#### Directions
Below are records with pictures in them. Output exactly the lines from the one with "index tip: (407, 350)" through the one with "pinky tip: (146, 226)", both included, and leave every picture out; give only those lines.

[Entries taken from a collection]

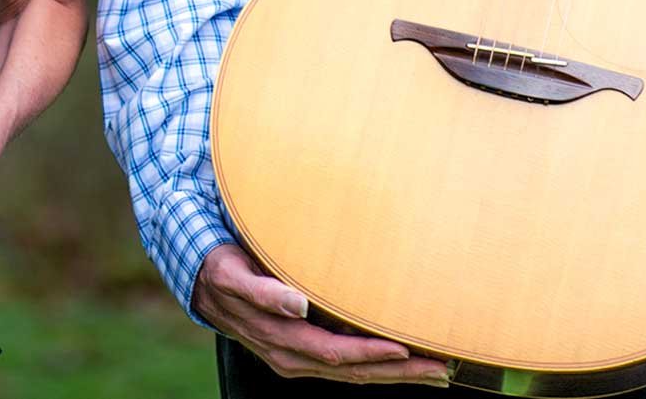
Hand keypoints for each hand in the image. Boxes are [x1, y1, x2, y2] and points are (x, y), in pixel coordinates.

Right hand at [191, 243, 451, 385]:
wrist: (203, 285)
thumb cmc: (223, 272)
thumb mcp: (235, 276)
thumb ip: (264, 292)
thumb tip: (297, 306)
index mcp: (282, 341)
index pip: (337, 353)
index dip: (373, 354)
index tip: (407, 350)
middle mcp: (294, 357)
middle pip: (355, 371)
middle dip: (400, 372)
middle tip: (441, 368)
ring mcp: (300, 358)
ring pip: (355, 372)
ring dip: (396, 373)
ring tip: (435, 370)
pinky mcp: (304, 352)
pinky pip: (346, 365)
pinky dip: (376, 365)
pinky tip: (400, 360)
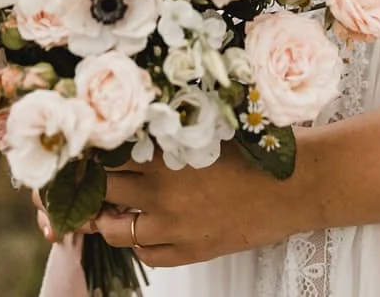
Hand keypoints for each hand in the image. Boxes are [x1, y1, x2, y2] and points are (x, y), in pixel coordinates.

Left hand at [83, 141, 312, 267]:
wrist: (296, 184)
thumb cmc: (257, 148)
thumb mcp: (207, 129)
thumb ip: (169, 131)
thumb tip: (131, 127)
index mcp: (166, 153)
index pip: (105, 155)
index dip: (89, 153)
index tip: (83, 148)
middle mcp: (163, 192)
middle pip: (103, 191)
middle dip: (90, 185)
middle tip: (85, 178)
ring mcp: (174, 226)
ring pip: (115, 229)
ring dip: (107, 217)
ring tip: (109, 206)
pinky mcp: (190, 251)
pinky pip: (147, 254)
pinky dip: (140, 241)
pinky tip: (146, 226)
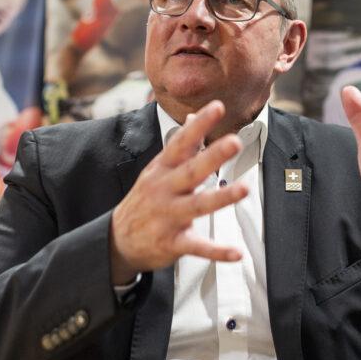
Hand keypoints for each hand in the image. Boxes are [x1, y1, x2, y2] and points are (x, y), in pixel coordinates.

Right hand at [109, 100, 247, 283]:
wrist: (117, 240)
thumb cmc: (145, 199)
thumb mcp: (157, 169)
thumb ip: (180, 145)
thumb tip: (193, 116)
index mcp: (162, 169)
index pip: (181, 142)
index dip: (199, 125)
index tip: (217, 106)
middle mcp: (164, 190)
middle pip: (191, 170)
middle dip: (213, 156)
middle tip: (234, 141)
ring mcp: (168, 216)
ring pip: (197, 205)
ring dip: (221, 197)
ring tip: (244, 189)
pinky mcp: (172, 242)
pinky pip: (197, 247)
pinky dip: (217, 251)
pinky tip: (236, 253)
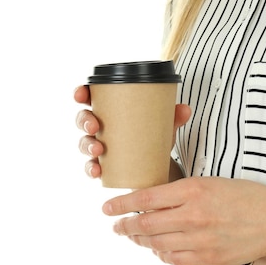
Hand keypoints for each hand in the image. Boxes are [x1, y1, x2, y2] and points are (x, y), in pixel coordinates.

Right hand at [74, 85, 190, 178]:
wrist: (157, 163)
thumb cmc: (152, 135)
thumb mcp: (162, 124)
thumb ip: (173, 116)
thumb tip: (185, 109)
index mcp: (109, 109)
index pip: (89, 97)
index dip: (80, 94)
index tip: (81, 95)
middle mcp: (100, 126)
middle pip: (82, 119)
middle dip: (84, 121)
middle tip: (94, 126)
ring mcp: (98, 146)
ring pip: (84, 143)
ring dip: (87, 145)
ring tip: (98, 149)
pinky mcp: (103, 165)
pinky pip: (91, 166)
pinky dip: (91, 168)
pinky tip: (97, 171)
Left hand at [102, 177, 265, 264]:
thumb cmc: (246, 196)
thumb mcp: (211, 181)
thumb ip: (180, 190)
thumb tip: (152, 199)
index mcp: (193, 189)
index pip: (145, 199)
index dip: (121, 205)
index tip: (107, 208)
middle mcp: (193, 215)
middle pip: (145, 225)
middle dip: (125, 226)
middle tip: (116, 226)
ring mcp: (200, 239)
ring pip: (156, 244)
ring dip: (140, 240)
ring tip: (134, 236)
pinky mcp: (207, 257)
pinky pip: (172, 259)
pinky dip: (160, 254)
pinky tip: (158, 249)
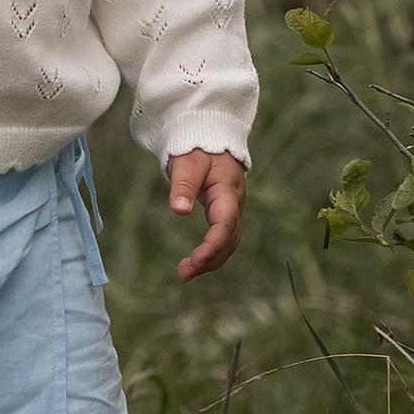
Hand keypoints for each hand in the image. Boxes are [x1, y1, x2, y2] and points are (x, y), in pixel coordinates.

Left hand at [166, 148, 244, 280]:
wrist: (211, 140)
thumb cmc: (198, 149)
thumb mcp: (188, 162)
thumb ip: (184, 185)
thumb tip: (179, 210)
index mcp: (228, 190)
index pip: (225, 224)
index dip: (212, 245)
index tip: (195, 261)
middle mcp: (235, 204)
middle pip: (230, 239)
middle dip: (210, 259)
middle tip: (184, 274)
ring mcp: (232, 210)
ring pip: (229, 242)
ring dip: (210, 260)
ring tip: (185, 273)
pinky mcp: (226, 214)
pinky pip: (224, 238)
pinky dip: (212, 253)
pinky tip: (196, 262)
...
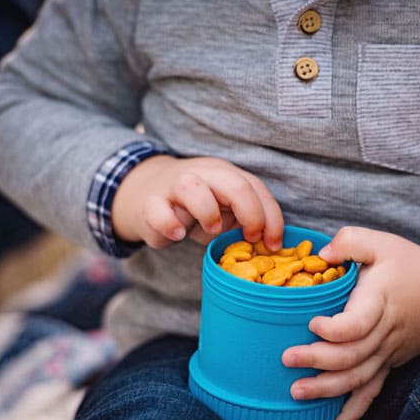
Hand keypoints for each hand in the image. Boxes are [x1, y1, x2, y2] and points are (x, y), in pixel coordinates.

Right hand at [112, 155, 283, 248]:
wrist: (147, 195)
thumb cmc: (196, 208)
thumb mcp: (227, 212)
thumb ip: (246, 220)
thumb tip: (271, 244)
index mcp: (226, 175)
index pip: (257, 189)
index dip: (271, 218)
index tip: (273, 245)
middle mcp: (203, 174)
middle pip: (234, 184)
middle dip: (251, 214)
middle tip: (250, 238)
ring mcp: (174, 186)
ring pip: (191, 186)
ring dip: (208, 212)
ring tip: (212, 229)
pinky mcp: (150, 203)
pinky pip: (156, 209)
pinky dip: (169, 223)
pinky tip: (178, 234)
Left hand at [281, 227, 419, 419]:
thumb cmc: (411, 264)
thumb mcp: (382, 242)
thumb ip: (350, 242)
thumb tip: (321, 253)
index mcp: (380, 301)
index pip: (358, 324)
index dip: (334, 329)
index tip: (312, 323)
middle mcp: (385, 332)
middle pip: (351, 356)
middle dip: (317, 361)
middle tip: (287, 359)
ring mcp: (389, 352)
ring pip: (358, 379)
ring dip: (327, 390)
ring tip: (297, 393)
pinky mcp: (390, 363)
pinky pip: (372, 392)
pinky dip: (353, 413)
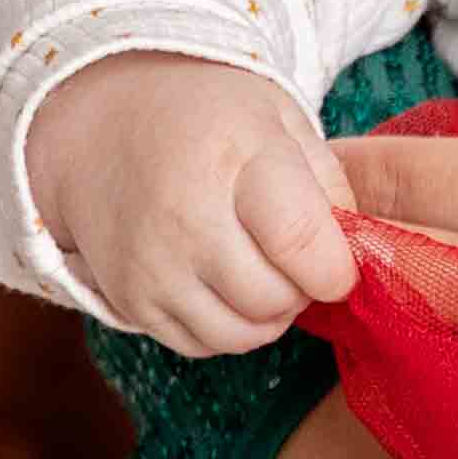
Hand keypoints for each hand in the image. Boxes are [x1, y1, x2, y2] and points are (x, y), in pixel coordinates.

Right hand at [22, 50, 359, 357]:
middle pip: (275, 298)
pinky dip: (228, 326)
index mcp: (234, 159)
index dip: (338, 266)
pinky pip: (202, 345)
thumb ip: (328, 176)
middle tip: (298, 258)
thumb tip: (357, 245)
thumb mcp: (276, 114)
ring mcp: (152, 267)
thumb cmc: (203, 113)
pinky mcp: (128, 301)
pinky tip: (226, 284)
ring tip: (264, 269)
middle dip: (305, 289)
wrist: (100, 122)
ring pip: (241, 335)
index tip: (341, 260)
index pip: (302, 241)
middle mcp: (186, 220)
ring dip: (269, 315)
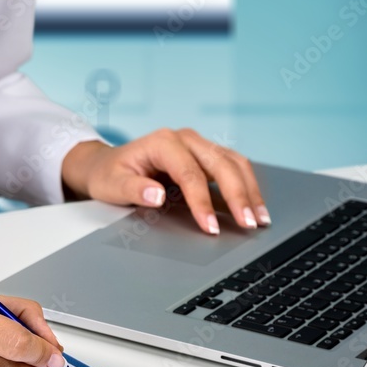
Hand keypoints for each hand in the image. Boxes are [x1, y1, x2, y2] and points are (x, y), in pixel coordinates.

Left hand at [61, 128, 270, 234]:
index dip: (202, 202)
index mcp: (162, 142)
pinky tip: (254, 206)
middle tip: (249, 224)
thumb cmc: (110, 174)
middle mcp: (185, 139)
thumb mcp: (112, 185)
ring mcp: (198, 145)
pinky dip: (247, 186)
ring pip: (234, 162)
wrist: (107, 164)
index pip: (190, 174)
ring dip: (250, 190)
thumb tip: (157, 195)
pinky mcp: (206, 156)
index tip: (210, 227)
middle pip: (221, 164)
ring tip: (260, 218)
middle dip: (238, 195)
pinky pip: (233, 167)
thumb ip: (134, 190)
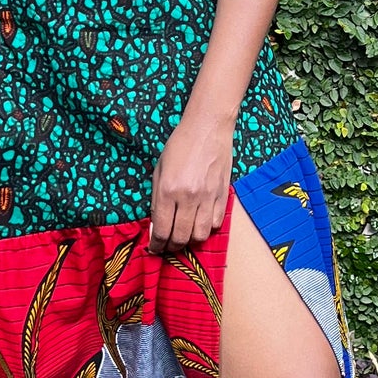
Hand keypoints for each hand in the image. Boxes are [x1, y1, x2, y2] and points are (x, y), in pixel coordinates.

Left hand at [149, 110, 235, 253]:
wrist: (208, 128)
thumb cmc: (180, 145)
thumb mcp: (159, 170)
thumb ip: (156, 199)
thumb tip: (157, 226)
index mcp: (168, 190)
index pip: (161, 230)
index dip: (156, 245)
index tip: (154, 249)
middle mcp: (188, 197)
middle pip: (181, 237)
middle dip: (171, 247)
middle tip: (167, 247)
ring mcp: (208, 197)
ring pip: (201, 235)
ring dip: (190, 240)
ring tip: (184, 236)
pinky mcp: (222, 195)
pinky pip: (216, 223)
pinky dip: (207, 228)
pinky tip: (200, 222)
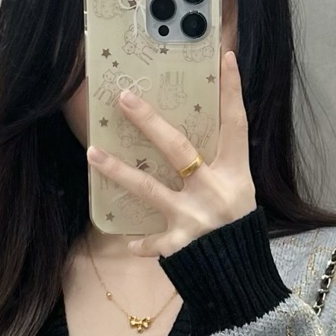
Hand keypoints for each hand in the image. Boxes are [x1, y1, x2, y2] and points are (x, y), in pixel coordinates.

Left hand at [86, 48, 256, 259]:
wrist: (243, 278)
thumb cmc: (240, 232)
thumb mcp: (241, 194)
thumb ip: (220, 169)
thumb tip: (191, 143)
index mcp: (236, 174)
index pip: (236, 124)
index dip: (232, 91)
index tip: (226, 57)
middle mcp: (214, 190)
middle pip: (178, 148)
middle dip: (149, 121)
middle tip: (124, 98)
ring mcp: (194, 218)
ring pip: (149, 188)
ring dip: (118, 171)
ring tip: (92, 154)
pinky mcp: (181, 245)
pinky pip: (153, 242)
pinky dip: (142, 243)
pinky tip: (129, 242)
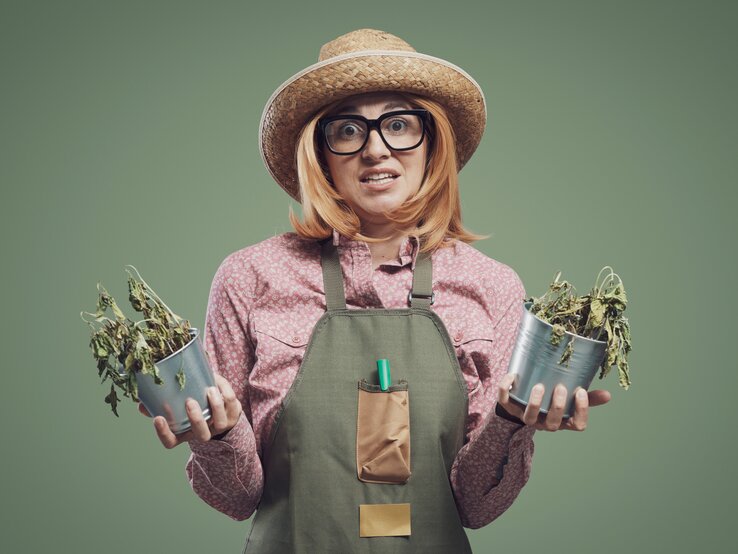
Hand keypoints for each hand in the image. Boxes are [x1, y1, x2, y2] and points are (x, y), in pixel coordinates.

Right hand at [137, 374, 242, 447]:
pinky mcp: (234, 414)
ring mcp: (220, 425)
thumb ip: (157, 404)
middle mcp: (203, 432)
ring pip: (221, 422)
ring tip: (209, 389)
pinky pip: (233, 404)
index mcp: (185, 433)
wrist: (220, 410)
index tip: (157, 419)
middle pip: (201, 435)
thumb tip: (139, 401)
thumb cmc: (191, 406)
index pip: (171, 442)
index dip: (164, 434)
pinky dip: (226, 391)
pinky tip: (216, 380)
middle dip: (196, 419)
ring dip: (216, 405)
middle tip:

#### Exercise output
index tip: (407, 350)
middle mcp: (294, 357)
middle pip: (355, 371)
middle dip: (400, 372)
middle tip: (441, 368)
ring mcp: (300, 358)
ring pip: (355, 372)
ring dip: (396, 373)
ring tip: (435, 370)
pinky mcp: (304, 352)
pinky pip: (346, 365)
pinky dip: (376, 365)
pinky tip: (400, 360)
Hand keypoints for each hand in the image. Boxes are [x1, y1, x2, y2] and points are (x, y), in pixel coordinates.

Left hand at [83, 141, 312, 267]:
wrist: (296, 184)
thumb cmc: (257, 148)
thumb mcp: (207, 129)
thumb ip: (169, 131)
thumb tip: (131, 127)
index mcp: (166, 153)
index pip: (105, 155)
index dip: (89, 153)
index tip: (83, 148)
middle mcp: (163, 192)
middle pip: (103, 191)
middle dip: (90, 185)
middle tip: (85, 178)
ring mcp: (174, 226)
ring pip: (115, 229)
ring dip: (107, 217)
ring tip: (109, 206)
pinky mcp: (190, 251)
pinky pip: (147, 254)
pinky dip: (140, 241)
pinky tip: (146, 226)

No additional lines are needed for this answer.